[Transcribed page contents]
════
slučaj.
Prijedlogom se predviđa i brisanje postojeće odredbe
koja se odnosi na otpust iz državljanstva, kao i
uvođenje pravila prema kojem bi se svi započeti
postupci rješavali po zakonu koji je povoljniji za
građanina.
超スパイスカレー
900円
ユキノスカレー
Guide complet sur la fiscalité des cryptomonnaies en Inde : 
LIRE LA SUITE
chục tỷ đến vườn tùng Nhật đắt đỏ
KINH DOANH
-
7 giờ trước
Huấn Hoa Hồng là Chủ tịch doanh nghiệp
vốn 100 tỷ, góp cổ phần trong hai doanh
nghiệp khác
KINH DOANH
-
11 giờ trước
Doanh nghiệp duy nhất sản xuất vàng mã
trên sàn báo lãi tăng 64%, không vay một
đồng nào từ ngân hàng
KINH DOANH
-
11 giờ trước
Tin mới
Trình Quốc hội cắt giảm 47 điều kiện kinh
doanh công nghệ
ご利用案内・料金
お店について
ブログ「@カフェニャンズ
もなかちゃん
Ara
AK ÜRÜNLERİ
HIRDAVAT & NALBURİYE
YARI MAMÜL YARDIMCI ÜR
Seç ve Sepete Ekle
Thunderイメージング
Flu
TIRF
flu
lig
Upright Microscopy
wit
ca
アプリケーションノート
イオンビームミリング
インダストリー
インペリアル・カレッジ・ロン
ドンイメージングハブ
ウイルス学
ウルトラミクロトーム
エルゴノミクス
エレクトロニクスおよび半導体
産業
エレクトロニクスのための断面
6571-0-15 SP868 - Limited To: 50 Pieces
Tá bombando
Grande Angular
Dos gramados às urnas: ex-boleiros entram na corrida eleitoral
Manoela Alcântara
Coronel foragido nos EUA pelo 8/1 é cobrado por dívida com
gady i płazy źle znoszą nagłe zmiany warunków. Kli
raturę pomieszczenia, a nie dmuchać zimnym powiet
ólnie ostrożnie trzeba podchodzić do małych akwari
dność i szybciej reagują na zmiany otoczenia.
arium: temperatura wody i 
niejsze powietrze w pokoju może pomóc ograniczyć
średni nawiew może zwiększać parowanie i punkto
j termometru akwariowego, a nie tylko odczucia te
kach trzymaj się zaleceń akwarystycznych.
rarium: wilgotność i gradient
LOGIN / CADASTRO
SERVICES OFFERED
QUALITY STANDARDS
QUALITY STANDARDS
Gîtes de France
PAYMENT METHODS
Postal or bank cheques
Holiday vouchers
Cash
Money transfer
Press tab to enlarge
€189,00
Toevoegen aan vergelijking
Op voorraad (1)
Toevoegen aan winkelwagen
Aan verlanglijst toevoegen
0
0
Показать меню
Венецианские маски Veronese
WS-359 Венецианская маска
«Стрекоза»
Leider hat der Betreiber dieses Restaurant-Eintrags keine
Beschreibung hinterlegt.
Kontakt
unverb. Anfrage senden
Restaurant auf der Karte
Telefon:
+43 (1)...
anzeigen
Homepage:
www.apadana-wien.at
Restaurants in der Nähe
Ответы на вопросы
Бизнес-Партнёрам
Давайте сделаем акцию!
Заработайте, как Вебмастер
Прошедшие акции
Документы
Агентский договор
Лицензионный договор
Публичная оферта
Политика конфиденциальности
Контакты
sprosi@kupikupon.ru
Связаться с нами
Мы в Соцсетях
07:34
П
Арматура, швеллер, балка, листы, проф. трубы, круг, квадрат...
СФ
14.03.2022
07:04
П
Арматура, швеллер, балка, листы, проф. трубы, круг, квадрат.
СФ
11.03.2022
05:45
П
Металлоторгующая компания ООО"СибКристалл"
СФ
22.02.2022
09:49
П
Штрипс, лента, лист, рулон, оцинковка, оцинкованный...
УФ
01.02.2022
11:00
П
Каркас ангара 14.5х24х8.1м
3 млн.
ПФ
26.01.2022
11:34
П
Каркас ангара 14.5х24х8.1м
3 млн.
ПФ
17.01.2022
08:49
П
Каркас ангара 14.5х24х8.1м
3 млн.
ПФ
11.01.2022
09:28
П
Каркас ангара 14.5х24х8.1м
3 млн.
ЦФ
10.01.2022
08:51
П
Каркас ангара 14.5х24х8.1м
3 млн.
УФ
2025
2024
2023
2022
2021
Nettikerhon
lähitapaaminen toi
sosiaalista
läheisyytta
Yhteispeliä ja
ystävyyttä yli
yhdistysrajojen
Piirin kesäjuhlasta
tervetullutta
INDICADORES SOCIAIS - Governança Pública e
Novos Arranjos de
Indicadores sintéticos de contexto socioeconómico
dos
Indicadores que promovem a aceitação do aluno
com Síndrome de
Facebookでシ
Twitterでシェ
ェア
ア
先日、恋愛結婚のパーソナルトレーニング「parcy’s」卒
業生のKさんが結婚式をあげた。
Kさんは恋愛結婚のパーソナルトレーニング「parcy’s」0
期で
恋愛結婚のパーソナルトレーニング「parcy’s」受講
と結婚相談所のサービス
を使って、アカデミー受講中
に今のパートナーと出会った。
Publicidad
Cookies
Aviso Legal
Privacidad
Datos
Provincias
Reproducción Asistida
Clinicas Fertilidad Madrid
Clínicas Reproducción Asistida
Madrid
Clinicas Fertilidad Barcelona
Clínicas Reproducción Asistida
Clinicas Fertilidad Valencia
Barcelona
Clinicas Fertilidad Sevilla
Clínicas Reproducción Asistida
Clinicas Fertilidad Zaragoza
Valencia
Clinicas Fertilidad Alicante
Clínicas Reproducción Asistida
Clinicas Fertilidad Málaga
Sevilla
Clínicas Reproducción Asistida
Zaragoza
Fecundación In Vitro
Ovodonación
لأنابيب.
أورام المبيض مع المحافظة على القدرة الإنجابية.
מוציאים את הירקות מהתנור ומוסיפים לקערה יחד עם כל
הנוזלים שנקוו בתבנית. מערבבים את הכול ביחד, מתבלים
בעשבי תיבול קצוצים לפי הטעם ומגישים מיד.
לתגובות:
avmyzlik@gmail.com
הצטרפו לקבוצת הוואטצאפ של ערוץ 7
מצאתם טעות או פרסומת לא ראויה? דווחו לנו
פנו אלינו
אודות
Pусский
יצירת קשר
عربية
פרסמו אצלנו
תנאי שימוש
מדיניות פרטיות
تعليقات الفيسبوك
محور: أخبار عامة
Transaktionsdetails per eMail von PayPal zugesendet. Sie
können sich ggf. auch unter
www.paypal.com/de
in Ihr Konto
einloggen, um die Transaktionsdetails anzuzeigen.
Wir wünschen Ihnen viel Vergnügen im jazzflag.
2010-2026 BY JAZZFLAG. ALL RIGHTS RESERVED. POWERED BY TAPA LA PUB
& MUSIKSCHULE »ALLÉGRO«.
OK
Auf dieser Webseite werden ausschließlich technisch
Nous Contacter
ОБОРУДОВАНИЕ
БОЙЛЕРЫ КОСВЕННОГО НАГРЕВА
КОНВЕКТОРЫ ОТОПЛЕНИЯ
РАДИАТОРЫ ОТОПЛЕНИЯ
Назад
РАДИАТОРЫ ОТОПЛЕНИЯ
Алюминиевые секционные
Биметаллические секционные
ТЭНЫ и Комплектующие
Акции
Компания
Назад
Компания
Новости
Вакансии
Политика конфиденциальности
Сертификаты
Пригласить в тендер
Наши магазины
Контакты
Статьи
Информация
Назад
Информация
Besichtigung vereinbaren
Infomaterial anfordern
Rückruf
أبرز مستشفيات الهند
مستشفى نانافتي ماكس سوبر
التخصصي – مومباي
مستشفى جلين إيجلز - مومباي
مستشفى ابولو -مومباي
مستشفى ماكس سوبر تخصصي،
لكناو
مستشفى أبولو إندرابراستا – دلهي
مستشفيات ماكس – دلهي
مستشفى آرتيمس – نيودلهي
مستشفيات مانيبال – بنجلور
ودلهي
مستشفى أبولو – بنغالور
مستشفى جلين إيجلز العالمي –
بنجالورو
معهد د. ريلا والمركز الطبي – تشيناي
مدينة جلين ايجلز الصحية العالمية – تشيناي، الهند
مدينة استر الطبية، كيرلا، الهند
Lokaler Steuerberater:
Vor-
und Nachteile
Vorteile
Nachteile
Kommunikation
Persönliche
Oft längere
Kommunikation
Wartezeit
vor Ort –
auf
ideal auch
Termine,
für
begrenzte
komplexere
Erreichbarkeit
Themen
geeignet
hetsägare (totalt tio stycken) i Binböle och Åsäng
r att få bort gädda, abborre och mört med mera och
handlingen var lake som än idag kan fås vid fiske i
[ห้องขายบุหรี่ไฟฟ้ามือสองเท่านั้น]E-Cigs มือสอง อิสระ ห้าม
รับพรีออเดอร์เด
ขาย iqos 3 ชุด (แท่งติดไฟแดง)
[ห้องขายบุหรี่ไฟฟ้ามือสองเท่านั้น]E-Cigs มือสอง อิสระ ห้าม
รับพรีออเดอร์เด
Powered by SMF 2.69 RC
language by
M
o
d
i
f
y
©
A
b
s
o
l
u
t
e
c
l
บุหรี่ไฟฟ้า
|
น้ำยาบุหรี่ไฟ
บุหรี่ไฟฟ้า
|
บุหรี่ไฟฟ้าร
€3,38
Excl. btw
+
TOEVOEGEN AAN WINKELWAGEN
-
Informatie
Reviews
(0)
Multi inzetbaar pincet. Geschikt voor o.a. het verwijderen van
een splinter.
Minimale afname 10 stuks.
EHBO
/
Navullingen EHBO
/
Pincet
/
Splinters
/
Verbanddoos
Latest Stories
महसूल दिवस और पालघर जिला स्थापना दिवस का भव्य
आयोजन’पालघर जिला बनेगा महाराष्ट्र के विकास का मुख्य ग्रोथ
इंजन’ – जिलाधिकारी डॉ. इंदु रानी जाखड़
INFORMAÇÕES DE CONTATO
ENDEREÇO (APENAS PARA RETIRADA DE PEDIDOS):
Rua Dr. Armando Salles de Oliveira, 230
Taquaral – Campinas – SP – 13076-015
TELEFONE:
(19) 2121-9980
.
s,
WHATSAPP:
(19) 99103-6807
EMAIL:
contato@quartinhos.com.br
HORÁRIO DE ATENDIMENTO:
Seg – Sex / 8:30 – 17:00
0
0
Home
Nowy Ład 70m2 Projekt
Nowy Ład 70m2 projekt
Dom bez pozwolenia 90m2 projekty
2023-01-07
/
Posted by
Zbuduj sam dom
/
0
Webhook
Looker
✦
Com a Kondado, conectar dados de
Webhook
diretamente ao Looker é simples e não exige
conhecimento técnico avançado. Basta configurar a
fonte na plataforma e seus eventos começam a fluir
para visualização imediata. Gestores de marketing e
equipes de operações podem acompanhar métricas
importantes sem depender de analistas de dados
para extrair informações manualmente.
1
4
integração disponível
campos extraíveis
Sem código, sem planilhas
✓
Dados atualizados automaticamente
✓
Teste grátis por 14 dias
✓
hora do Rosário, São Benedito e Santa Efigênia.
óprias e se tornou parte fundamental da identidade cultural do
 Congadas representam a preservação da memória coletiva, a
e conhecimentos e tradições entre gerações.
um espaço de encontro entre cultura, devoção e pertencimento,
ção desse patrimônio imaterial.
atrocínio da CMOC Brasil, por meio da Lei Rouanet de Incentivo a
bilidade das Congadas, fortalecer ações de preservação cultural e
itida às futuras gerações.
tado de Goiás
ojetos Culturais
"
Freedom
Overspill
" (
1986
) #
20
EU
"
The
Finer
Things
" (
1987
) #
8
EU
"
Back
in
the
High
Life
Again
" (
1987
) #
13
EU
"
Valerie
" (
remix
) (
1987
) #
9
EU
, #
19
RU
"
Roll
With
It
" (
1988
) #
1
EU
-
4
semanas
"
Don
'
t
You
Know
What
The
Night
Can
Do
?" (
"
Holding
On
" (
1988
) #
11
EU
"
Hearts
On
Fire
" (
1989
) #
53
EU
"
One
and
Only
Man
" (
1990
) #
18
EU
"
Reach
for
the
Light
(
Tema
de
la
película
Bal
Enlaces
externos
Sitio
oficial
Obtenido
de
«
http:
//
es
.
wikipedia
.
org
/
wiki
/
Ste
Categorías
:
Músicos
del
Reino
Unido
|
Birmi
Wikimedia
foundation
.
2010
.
════
**What you should do**. Starting with the first line of the material and continuing through the line containing "エレクトロニクスのための断面", reproduce those lines with "Upright Microscopy" swapped for "Inverted Microscopy" and nothing else altered.

**Solution**.
slučaj.
Prijedlogom se predviđa i brisanje postojeće odredbe
koja se odnosi na otpust iz državljanstva, kao i
uvođenje pravila prema kojem bi se svi započeti
postupci rješavali po zakonu koji je povoljniji za
građanina.
超スパイスカレー
900円
ユキノスカレー
Guide complet sur la fiscalité des cryptomonnaies en Inde : 
LIRE LA SUITE
chục tỷ đến vườn tùng Nhật đắt đỏ
KINH DOANH
-
7 giờ trước
Huấn Hoa Hồng là Chủ tịch doanh nghiệp
vốn 100 tỷ, góp cổ phần trong hai doanh
nghiệp khác
KINH DOANH
-
11 giờ trước
Doanh nghiệp duy nhất sản xuất vàng mã
trên sàn báo lãi tăng 64%, không vay một
đồng nào từ ngân hàng
KINH DOANH
-
11 giờ trước
Tin mới
Trình Quốc hội cắt giảm 47 điều kiện kinh
doanh công nghệ
ご利用案内・料金
お店について
ブログ「@カフェニャンズ
もなかちゃん
Ara
AK ÜRÜNLERİ
HIRDAVAT & NALBURİYE
YARI MAMÜL YARDIMCI ÜR
Seç ve Sepete Ekle
Thunderイメージング
Flu
TIRF
flu
lig
Inverted Microscopy
wit
ca
アプリケーションノート
イオンビームミリング
インダストリー
インペリアル・カレッジ・ロン
ドンイメージングハブ
ウイルス学
ウルトラミクロトーム
エルゴノミクス
エレクトロニクスおよび半導体
産業
エレクトロニクスのための断面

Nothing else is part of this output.